— EXERCISE DESCRIPTION —
Give again, exactly, every line of the entries below from the one that has "fashion but on" to the last.

— RECORD SET —
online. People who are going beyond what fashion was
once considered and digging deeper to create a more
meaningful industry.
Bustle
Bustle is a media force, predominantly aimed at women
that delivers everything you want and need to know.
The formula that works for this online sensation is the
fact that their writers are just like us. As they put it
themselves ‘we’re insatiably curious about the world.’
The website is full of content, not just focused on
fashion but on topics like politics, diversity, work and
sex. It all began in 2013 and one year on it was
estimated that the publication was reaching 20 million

— WRITTEN ANSWER —
fashion but on topics like politics, diversity, work and
sex. It all began in 2013 and one year on it was
estimated that the publication was reaching 20 million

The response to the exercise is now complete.